Savory Napa Cabbage and Oyster Pancake: A Delicious Seasonal Treat
How to Make Napa Cabbage and Oyster Pancake with Fresh Oysters
Oysters are in season right now, and we’re enjoying a variety of oyster dishes! We made a delicious one-pan Jjamppong with oysters bought on a 1+1 deal, and this weekend, we decided to make oyster pancakes with napa cabbage. This recipe combines the delicate sweetness of napa cabbage with the briny richness of fresh oysters, creating a delightful texture and flavor. It’s perfect as a light meal, appetizer, or a fantastic accompaniment to drinks.
Ingredients for Napa Cabbage Oyster Pancake- 1 packet fresh oysters (approx. 130g)
- 8 large napa cabbage leaves (focus on smaller inner leaves)
- 1 red chili pepper
- 1 green chili pepper (adjust for spice preference)
- 5 perilla leaves (shiso)
- 5 Tbsp potato starch (for crispiness!)
- 3 Tbsp pancake mix (for easy flavoring)
- 100ml cold water (to adjust batter consistency)
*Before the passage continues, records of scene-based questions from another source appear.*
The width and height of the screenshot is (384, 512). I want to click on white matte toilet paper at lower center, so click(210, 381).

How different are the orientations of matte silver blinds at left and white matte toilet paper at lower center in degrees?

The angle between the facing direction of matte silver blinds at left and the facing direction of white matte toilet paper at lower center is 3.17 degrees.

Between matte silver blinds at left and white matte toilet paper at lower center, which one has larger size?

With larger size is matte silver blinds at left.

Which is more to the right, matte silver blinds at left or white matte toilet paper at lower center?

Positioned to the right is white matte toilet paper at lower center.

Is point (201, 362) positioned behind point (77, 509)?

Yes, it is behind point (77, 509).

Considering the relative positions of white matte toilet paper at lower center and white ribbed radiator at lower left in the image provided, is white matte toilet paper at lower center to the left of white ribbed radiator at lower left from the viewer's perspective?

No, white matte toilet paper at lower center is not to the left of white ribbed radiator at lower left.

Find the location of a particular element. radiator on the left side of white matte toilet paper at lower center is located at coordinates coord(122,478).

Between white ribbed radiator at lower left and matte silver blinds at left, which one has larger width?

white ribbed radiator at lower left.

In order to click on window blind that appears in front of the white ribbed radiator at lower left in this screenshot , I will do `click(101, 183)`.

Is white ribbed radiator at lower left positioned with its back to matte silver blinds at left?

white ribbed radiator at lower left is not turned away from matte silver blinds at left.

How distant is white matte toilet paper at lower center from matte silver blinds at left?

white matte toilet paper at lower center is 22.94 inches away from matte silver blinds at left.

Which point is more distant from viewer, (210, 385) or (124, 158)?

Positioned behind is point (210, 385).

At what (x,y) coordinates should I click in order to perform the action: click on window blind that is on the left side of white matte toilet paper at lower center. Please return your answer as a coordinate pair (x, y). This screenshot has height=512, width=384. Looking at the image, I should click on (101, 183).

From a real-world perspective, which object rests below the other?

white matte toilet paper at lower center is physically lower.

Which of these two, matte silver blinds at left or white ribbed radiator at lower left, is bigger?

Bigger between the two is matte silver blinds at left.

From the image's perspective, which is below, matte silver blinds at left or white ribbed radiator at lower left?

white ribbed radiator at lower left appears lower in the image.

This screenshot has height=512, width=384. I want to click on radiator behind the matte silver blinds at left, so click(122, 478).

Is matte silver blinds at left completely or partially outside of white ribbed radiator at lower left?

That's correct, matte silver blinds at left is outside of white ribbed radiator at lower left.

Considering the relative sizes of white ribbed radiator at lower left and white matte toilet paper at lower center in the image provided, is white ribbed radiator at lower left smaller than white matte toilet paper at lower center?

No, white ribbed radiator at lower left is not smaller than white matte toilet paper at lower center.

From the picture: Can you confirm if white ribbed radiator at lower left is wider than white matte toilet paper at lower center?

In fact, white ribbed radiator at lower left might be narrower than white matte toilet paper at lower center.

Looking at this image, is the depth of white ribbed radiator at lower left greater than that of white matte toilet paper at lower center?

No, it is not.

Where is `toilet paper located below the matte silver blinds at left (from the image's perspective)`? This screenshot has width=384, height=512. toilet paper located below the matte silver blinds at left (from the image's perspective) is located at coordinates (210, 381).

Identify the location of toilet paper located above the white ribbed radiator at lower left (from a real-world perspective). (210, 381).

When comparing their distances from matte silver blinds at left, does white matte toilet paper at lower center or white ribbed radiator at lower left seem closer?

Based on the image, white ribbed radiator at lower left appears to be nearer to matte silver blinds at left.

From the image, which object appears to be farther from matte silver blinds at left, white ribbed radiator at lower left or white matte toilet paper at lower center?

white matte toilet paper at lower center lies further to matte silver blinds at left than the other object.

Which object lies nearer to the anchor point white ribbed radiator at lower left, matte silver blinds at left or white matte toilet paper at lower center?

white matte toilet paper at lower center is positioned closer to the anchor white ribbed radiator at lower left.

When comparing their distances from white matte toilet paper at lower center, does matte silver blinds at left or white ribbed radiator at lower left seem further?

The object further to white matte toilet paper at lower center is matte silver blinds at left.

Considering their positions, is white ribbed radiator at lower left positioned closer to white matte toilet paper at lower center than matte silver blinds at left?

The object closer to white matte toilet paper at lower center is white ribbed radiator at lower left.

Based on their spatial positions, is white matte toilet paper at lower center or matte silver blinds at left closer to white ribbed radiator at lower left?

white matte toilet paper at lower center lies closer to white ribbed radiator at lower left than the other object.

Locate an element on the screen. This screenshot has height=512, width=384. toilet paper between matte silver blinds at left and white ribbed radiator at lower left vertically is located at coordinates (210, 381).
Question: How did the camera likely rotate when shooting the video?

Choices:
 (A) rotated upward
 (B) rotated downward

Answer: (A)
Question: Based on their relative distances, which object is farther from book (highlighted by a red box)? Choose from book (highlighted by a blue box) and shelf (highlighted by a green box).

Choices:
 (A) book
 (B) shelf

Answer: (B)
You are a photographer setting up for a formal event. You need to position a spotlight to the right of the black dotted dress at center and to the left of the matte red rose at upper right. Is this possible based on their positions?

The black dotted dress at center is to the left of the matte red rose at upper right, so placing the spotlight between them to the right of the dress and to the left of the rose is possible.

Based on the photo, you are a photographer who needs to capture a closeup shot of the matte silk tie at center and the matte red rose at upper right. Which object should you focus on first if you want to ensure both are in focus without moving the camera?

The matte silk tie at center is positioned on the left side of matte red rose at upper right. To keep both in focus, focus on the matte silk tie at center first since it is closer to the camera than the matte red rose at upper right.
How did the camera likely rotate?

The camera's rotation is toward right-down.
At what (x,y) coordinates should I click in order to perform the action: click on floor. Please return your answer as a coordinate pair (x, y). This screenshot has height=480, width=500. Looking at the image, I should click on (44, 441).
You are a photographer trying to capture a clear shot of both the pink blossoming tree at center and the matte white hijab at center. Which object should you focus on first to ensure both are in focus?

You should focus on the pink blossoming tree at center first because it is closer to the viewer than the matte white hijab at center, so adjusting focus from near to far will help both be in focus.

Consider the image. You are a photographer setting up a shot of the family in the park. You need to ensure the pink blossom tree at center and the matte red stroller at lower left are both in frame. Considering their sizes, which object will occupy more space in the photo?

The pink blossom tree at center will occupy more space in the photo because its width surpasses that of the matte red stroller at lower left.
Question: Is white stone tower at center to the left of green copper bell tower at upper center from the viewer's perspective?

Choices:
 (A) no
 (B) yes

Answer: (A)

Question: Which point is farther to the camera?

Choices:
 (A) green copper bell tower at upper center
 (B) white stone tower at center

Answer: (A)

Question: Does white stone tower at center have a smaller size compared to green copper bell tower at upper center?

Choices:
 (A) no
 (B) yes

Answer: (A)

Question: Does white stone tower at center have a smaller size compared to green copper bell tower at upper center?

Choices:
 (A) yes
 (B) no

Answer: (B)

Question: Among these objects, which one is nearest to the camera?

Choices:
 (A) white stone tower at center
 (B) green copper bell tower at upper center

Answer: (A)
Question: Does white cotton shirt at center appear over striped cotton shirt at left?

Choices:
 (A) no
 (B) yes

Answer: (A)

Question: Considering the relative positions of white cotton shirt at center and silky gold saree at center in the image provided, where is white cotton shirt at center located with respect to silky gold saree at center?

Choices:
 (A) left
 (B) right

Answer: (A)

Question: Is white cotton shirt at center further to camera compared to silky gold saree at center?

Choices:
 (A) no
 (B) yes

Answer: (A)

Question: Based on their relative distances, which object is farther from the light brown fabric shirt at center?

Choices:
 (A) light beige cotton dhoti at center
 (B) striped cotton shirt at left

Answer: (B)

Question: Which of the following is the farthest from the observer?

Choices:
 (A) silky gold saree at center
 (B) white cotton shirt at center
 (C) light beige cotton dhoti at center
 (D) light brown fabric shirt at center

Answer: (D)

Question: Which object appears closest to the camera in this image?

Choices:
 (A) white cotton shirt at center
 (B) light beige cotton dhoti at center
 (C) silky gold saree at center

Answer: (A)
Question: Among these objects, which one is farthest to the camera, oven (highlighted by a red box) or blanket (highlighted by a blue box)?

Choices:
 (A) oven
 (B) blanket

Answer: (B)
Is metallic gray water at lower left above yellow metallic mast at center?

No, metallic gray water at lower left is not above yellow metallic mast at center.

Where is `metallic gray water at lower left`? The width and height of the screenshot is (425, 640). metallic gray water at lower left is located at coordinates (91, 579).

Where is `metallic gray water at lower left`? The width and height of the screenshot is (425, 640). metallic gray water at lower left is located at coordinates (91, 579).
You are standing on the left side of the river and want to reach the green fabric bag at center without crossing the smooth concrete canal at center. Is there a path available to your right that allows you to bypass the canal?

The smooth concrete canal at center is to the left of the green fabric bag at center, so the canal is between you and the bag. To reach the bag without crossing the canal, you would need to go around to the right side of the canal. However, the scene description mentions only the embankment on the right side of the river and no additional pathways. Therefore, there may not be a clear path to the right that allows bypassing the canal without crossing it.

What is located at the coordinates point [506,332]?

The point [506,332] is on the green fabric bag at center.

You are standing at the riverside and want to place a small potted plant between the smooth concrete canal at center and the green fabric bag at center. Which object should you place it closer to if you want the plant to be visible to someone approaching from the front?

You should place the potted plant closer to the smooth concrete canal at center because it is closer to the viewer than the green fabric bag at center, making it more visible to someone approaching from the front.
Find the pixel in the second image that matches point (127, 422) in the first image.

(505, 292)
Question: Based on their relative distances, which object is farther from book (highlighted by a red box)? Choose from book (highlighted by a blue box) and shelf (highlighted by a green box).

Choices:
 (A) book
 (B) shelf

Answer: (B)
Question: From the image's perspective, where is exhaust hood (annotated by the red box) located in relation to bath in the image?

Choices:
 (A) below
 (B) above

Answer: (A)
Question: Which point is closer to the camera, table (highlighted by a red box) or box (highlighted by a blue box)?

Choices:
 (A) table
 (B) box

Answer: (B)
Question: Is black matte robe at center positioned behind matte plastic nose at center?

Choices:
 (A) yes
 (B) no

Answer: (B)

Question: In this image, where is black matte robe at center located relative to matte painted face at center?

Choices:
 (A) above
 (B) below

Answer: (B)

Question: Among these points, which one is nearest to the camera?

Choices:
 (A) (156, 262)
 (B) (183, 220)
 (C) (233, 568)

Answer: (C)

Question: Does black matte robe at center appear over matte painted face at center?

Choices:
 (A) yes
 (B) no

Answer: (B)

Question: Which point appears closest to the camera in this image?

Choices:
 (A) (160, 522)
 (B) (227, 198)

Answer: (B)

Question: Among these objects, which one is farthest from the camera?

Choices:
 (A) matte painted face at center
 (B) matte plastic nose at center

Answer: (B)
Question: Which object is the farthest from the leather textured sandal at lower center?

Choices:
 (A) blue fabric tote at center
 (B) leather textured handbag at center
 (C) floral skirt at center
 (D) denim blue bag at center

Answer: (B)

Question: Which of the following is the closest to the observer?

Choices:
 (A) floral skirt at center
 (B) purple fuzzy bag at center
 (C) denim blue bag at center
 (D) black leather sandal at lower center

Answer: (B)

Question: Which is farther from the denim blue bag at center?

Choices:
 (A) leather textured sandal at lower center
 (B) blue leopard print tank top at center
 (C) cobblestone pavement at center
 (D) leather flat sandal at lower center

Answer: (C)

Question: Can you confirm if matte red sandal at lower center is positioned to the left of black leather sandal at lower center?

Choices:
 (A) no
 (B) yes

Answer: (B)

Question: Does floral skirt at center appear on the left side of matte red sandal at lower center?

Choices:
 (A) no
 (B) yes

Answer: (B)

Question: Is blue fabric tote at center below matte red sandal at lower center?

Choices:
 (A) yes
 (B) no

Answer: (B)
Zesty Dipping Sauce- 1 Tbsp soy sauce
- 1 Tbsp plum extract (maesil-cheong)
- 1 Tbsp lemon juice
- 1 Tbsp vinegar
- 1 Tbsp soy sauce
- 1 Tbsp plum extract (maesil-cheong)
- 1 Tbsp lemon juice
- 1 Tbsp vinegar
Cooking Instructions
Step 1
Select the smaller, inner leaves of the napa cabbage, which are particularly sweet. You can trim off any yellowing parts. Lightly sprinkle the cabbage leaves with salt and let them sit for about 10 minutes. This process helps to soften the cabbage slightly, making it more tender and easier to handle while retaining a pleasant crispness.
Step 2
Thinly slice the red and green chili peppers diagonally for both color and a touch of heat. Feel free to adjust the amount of green chili if you prefer it spicier. Wash the perilla leaves thoroughly and then shred them into fine strips. The fragrant aroma of perilla leaves will add another dimension to the pancake’s flavor profile.
Step 3
Let’s prepare the batter for a crispy texture. In a bowl, combine the potato starch (5 Tbsp) and pancake mix (3 Tbsp). Gradually add the cold water (100ml), whisking continuously until you achieve a smooth batter without any lumps. The ideal consistency is pourable but not too thin – like a thick cream. You may need to adjust the water amount slightly depending on the type of flour used.
Step 4
Gently rinse the fresh oysters under cold running water to clean them. Bring a pot of water to a boil and blanch the oysters for exactly 20 seconds. Be careful not to overcook, as this can make them tough. Immediately transfer the blanched oysters to a bowl of cold water to stop the cooking process. Once cooled, drain them thoroughly and pat them dry with paper towels. A little squeeze of lemon juice at this stage can help eliminate any lingering fishiness and enhance their freshness.
Step 5
Now, let’s assemble and cook the pancakes. Heat a generous amount of cooking oil in a pan over medium-low heat. Dip each napa cabbage leaf into the prepared batter, ensuring it’s evenly coated, and place it in the hot pan. Arrange a few oysters on top of the cabbage, followed by the sliced chili peppers and shredded perilla leaves. Drizzle a little more batter over the toppings to help bind everything together.
Step 6
Cook the pancakes until the underside is golden brown and crisp. Carefully flip them over and cook the other side until it’s also nicely browned and the ingredients are cooked through. Keep an eye on the heat to prevent the oysters and vegetables from burning while ensuring the pancake is thoroughly cooked.
Step 7
Once cooked, transfer the delicious Napa Cabbage and Oyster Pancakes to a serving plate. For the dipping sauce, simply mix together soy sauce (1 Tbsp), plum extract (1 Tbsp), lemon juice (1 Tbsp), and vinegar (1 Tbsp). Serve the warm pancakes immediately with the zesty dipping sauce for an unforgettable taste experience. Enjoy your homemade delicacy!